According to current estimates, the public health expenditure is likely to touch only 1.8 per cent by the end of the present 11th Plan, against 3 per cent set at the beginning of the Plan period. The Planning Commission has now constituted a high-level expert group on universal health coverage under the chairmanship of Prof K Srinath Reddy to help define appropriate strategies.

“The report is awaited before the finalisation of the next Plan. Their recommendations will be an important input in defining a comprehensive health strategy for the next ten years,” sources said.

“While the Twelfth Plan must re-strategise to achieve faster progress towards the set goals,  it must also define its health care strategy more broadly. The NRHM has focussed heavily on child birth and pre-natal care. It must however expand to a more comprehensive vision of health care, which includes service delivery for a much broader range of conditions, covering both preventive and curative services.

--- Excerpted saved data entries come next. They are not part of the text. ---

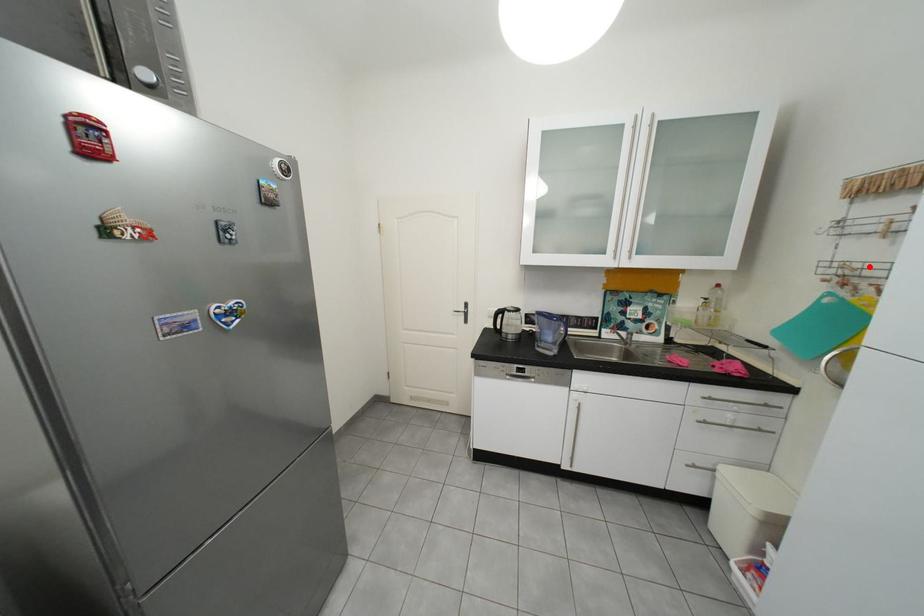
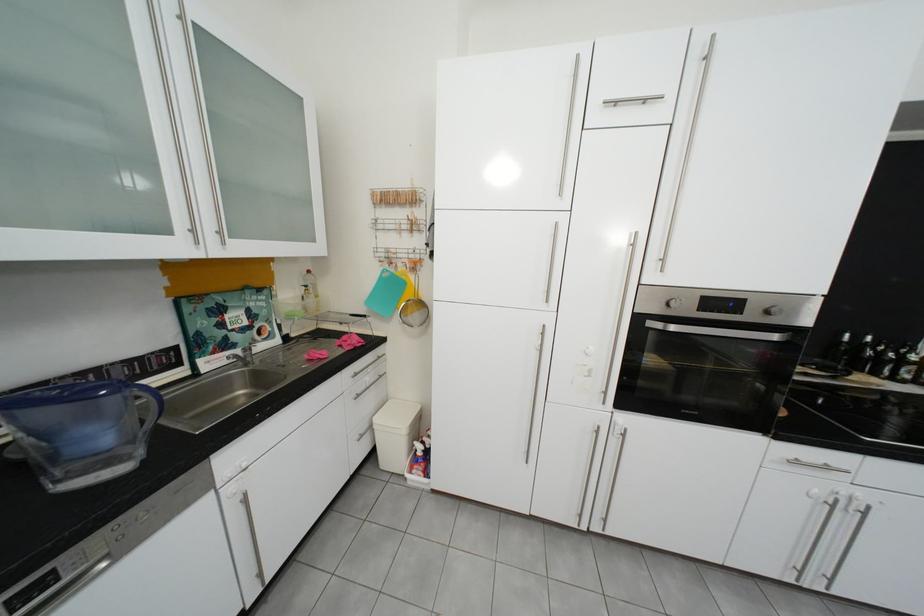
Find the pixel in the second image that matches the highlighted location in the first image.

(406, 252)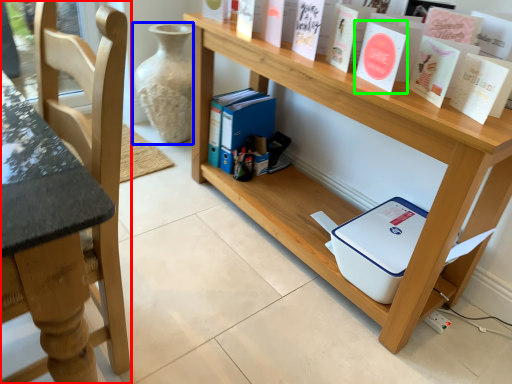
Question: Which object is positioned closest to chair (highlighted by a red box)? Select from glass vase (highlighted by a blue box) and paperback book (highlighted by a green box).

Choices:
 (A) glass vase
 (B) paperback book

Answer: (B)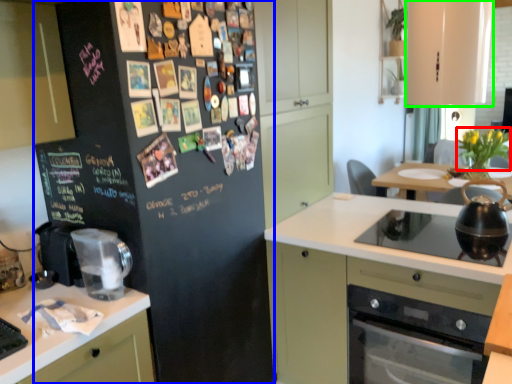
Question: Which object is positioned farthest from flower (highlighted by a red box)? Select from refrigerator (highlighted by a blue box) and cabinetry (highlighted by a green box).

Choices:
 (A) refrigerator
 (B) cabinetry

Answer: (A)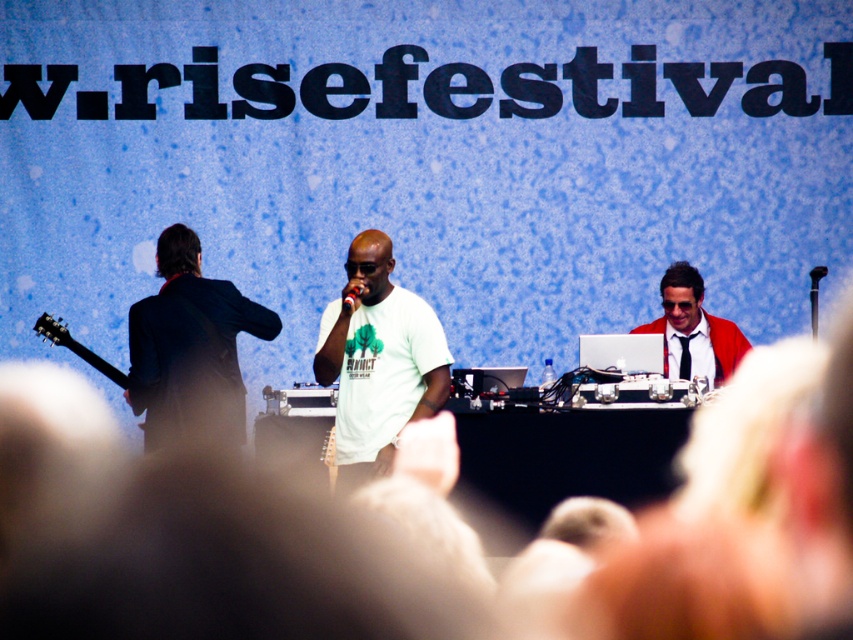
You are standing at the center of the stage at the Rise Festival. You see a point marked at coordinates (378, 362). What object is located at that point?

The point at (378, 362) indicates the white matte tshirt at center.

You are a photographer at the Rise Festival trying to capture a wide shot of the stage. You notice the dark blue suit at left and the shiny red jacket at center. Which performer should you adjust your camera angle to focus on to ensure both are in frame without cropping?

The dark blue suit at left is wider than the shiny red jacket at center, so adjusting the camera angle to focus on the dark blue suit at left will ensure both performers are in frame without cropping.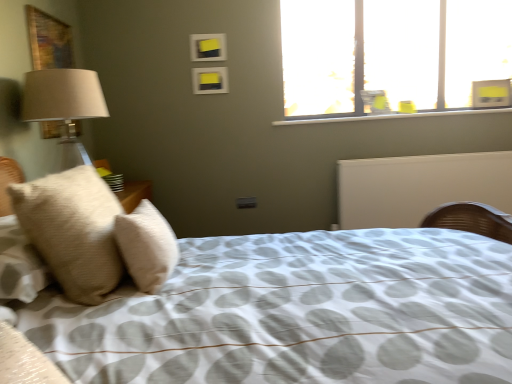
Question: Is yellow matte picture frame at upper center, which is the 2th picture frame in top-to-bottom order, in front of or behind transparent glass window at upper right in the image?

Choices:
 (A) behind
 (B) front

Answer: (B)

Question: From a real-world perspective, is yellow matte picture frame at upper center, which is the 2th picture frame in top-to-bottom order, positioned above or below transparent glass window at upper right?

Choices:
 (A) above
 (B) below

Answer: (B)

Question: Which is farther from the yellow matte picture frame at upper center, which is counted as the 1th picture frame, starting from the bottom?

Choices:
 (A) matte black picture frame at upper center, marked as the first picture frame in a top-to-bottom arrangement
 (B) transparent glass window at upper right
 (C) white textured bed at center
 (D) beige textured pillow at left, the 2th pillow positioned from the right
 (E) white matte radiator at center

Answer: (C)

Question: Estimate the real-world distances between objects in this image. Which object is closer to the white matte radiator at center?

Choices:
 (A) beige soft pillow at left, arranged as the 1th pillow when viewed from the right
 (B) white textured bed at center
 (C) transparent glass window at upper right
 (D) yellow matte picture frame at upper center, which is counted as the 1th picture frame, starting from the bottom
 (E) beige textured pillow at left, the 2th pillow positioned from the right

Answer: (C)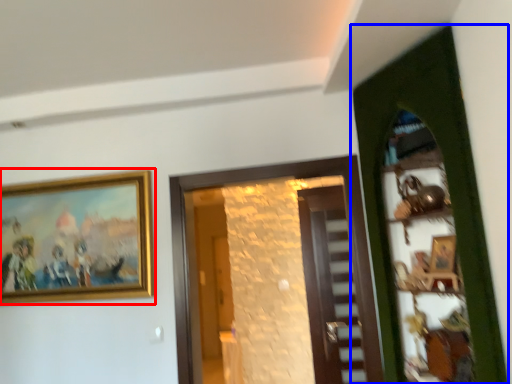
Question: Which of the following is the closest to the observer, picture frame (highlighted by a red box) or door (highlighted by a blue box)?

Choices:
 (A) picture frame
 (B) door

Answer: (B)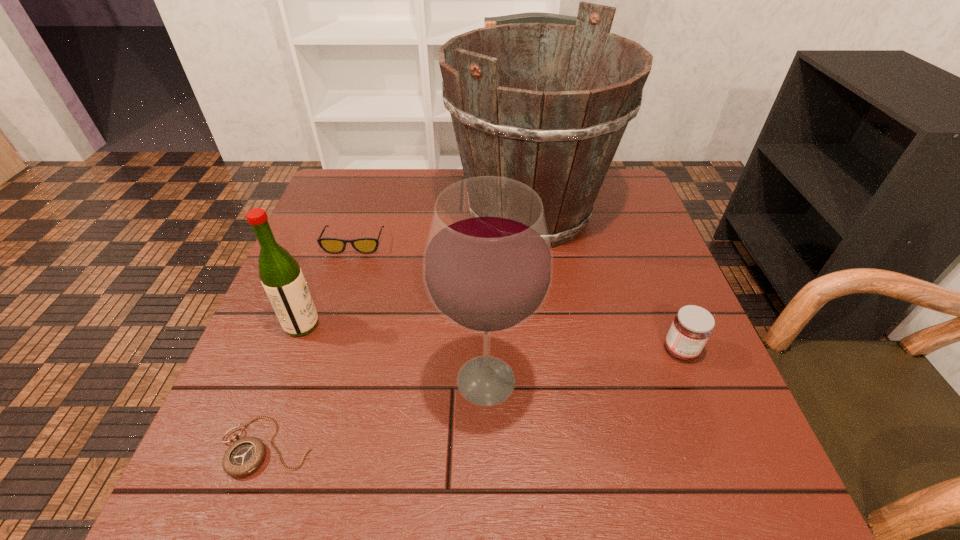
Identify the location of object that is positioned at the near left corner. (245, 455).

The image size is (960, 540). I want to click on object present at the far right corner, so click(x=560, y=138).

In order to click on vacant region at the far edge of the desktop in this screenshot , I will do `click(425, 185)`.

In the image, there is a desktop. At what (x,y) coordinates should I click in order to perform the action: click on free space at the near edge. Please return your answer as a coordinate pair (x, y). The image size is (960, 540). Looking at the image, I should click on (558, 480).

Identify the location of free space at the left edge of the desktop. (281, 419).

Identify the location of vacant space at the right edge of the desktop. (666, 274).

At what (x,y) coordinates should I click in order to perform the action: click on blank space at the far left corner. Please return your answer as a coordinate pair (x, y). Looking at the image, I should click on (344, 190).

In the image, there is a desktop. Where is `vacant space at the near left corner`? The width and height of the screenshot is (960, 540). vacant space at the near left corner is located at coordinates (205, 461).

Find the location of a particular element. This screenshot has height=540, width=960. free space at the far right corner of the desktop is located at coordinates (612, 201).

Find the location of `vacant area at the near right corner of the desktop`. vacant area at the near right corner of the desktop is located at coordinates [x=718, y=487].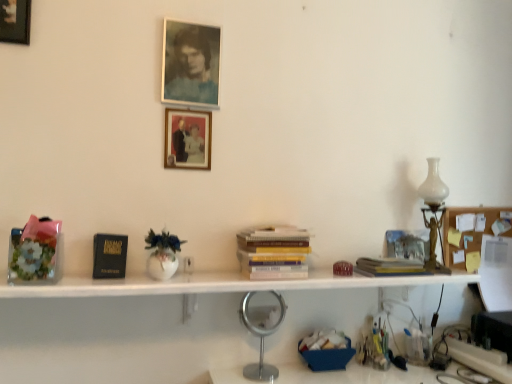
Question: Relative to wooden picture frame at upper left, arranged as the first picture frame when viewed from the left, is wooden memo board at right in front or behind?

Choices:
 (A) front
 (B) behind

Answer: (B)

Question: Considering the positions of wooden memo board at right and wooden picture frame at upper left, which is the third picture frame in back-to-front order, in the image, is wooden memo board at right wider or thinner than wooden picture frame at upper left, which is the third picture frame in back-to-front order,?

Choices:
 (A) thin
 (B) wide

Answer: (A)

Question: Estimate the real-world distances between objects in this image. Which object is farther from the wooden picture frame at upper left, which is the third picture frame from right to left?

Choices:
 (A) matte glass photo frame at upper center, the third picture frame in the left-to-right sequence
 (B) white matte bookshelf at center
 (C) silver metallic table lamp at center, which appears as the 1th table lamp when ordered from the bottom
 (D) black matte paperback book at left
 (E) white glass table lamp at right, marked as the 1th table lamp in a top-to-bottom arrangement

Answer: (E)

Question: Estimate the real-world distances between objects in this image. Which object is closer to the matte wooden picture frame at center, positioned as the second picture frame in right-to-left order?

Choices:
 (A) silver metallic table lamp at center, the first table lamp from the front
 (B) matte glass photo frame at upper center, the second picture frame viewed from the back
 (C) hardcover book at center, the first book from the right
 (D) wooden memo board at right
 (E) wooden picture frame at upper left, which is the third picture frame from right to left

Answer: (B)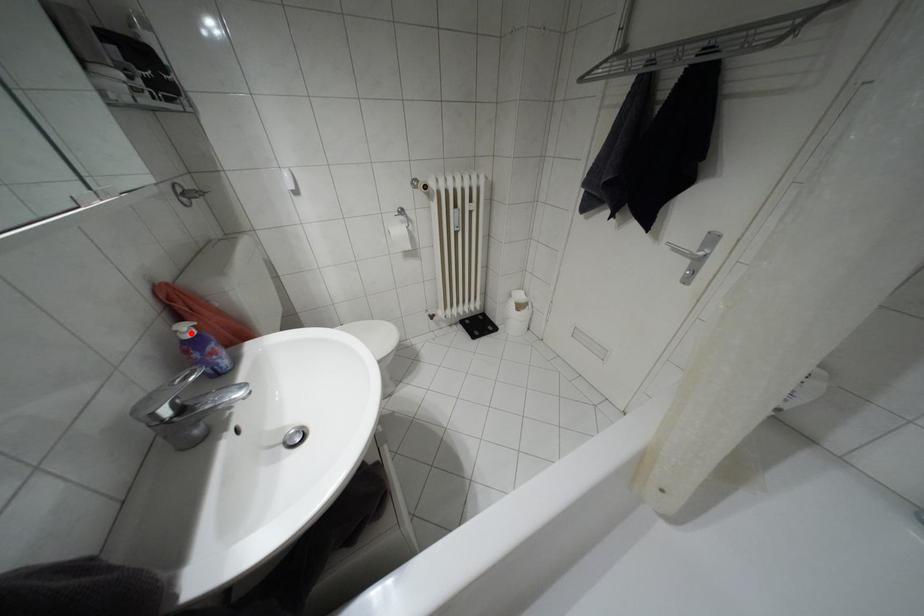
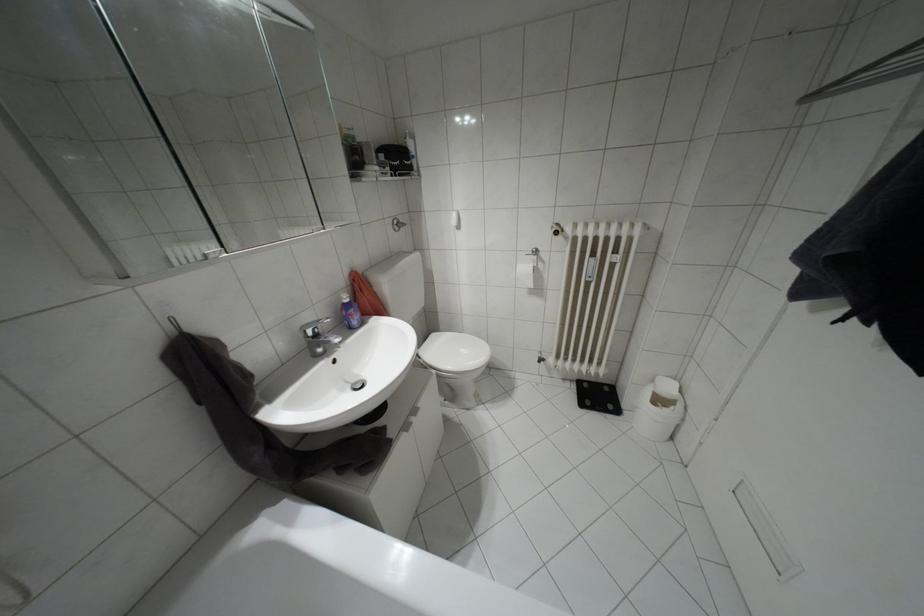
The point at the highlighted location is marked in the first image. Where is the corresponding point in the second image?

(346, 300)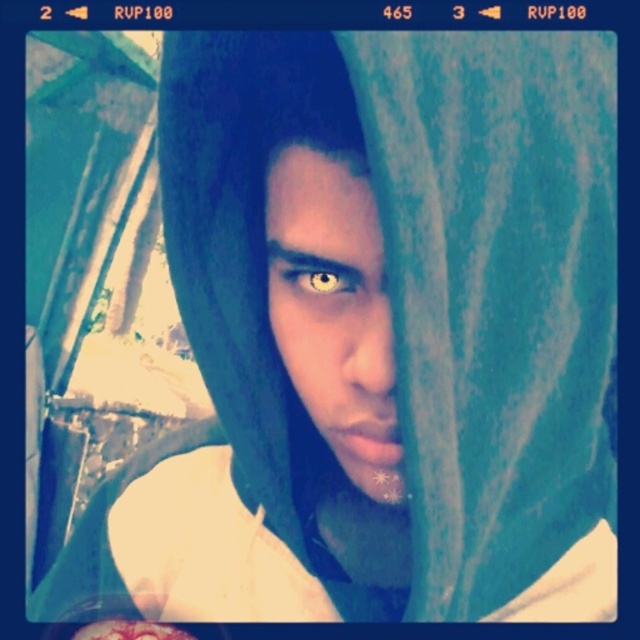
How much distance is there between matte skin face at center and yellow matte eye at center?

matte skin face at center is 1.11 inches from yellow matte eye at center.

Can you confirm if matte skin face at center is bigger than yellow matte eye at center?

Yes.

Is point (330, 209) in front of point (314, 282)?

Yes.

The width and height of the screenshot is (640, 640). Find the location of `matte skin face at center`. matte skin face at center is located at coordinates (333, 310).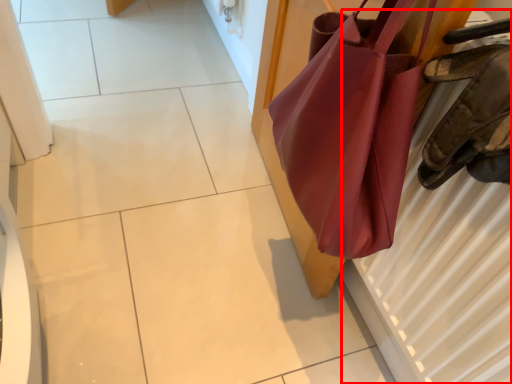
Question: From the image's perspective, where is radiator (annotated by the red box) located in relation to handbag in the image?

Choices:
 (A) above
 (B) below

Answer: (B)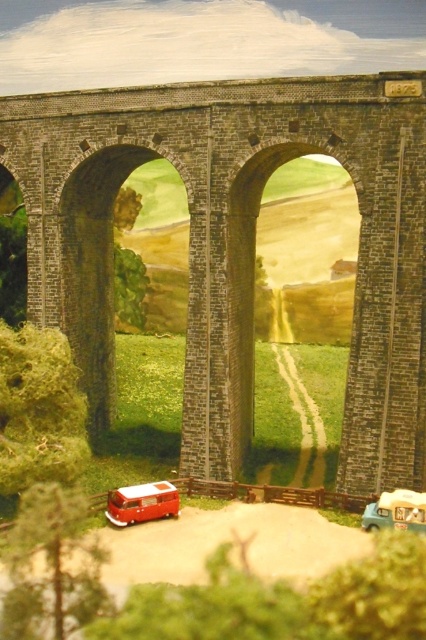
Question: Which object is the farthest from the brick stone bridge at center?

Choices:
 (A) shiny red van at lower left
 (B) matte white van at lower right

Answer: (B)

Question: Can you confirm if brick stone bridge at center is bigger than matte white van at lower right?

Choices:
 (A) yes
 (B) no

Answer: (A)

Question: Can you confirm if shiny red van at lower left is smaller than matte white van at lower right?

Choices:
 (A) yes
 (B) no

Answer: (A)

Question: Which point is farther from the camera taking this photo?

Choices:
 (A) (106, 176)
 (B) (400, 500)
 (C) (138, 512)

Answer: (A)

Question: Can you confirm if shiny red van at lower left is wider than matte white van at lower right?

Choices:
 (A) no
 (B) yes

Answer: (B)

Question: Among these points, which one is farthest from the camera?

Choices:
 (A) pos(267,93)
 (B) pos(423,508)
 (C) pos(123,497)

Answer: (A)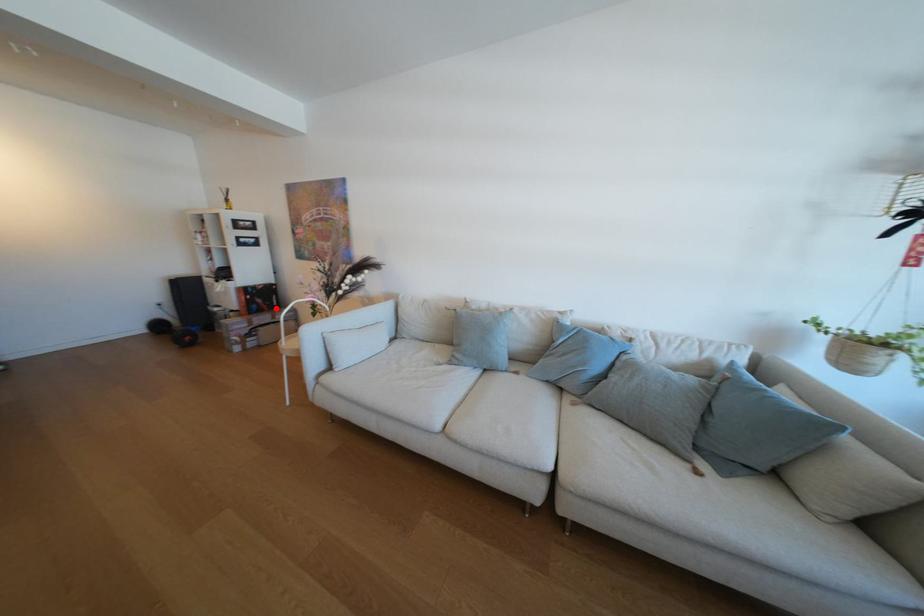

The Twelfth Plan will prioritise convergence among all the existing National Health Programmes under the NRHM umbrella, namely those for mental health, AIDS control, deafness control, care of the elderly, information, education and communication, cancer control, tobacco control, cardiovascular diseases, oral health, fluorosis, human rabies control, and leptospirosis,” the sources said..

The Eleventh Plan had noted that although the total expenditure on health in India as a percentage of GDP was around 5 per cent, (which is roughly comparable to other developing countries), there was a disproportionally high reliance on private, particularly household’s out of pocket expenditure.  The Eleventh Plan sought to correct this imbalance by raising the share of public expenditure on health (both Plan and non-Plan) in the Centre and States taken together from less than 1 per cent of GDP in 2006-07 to 2 per cent to 3 per cent of GDP to be achieved over a period of time.